I don't go out of my way to avoid people....but I hate happy social situations with people who I know have had fantastic lives because it just drains me of all my energy and enthusiasm. They'll tell me about their travelling adventures, or where they hope to go in the future, of their education or good paid job and how they enjoy it, of their partners, their families, their children and their amazing friends. Which leaves silly old me feeling like honeysuckle and thinking 'why on earth do I keep friends like this?' Because it only makes me look at what I lack in comparison. Blah, maybe I am just nasty perhaps, and judge people too much...
 
kelbo, it's alright to feel that way. It's especially annoying when people try so hard to convince and brag about how perfect their lives are. Sometimes people say it to make themselves feel better; but really, everyone has problems including those who appear to be so happy - we just wouldn't know.
 
This reminds me about a talk i had with a girl-friend last week while we went out to dinner. We're both single, never married and in our late 30s. We were at Olive Gardens, surrounded by mostly families. We were discussing this issue and she looked around and asked me, "how did they figure it out?". I was like "what do you mean" and she said " how did they manage to find THE one and make a family?". And i answered her with another question, "how do you know they figured it out" "how do you know they're happy?". And most of all, how the heck do we know if they don't have even more issues than we do??

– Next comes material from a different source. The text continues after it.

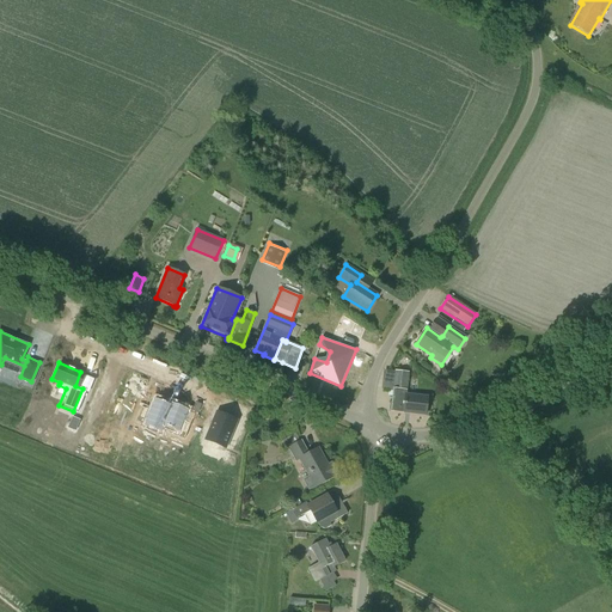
[(389,371),(385,391),(393,391),(390,411),(424,416),(427,397),(407,395),(409,373),(389,371)]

Bottom line, there is no one without a problem. And like Lonesome Crow said, it's probably easier for them to talk about our loneliness than their own issues which are probably bigger cause they involve more people. I probably sound like someone who's not hurt but i am. I do get tired of being alone and sometimes being around by people who are "not" alone and being asked "omg WHY you're not married????" As if there's an answer to that. When people ask that question i wonder if they really know what they're asking, and if they're really expecting like an explanation to it.

Most my friends are single. One divorced, and the rest are like me, never married. And i try to stay in that group cause i do agree that it sucks to be around people in different situations like yours because the conversation turns awkward. But in no way i can be sure they're happier than me. That's our first thought because we wish to have what they apparently have. But we don't know that for sure.

Like Emerson said, "Envy is ignorance. Imitation is suicide."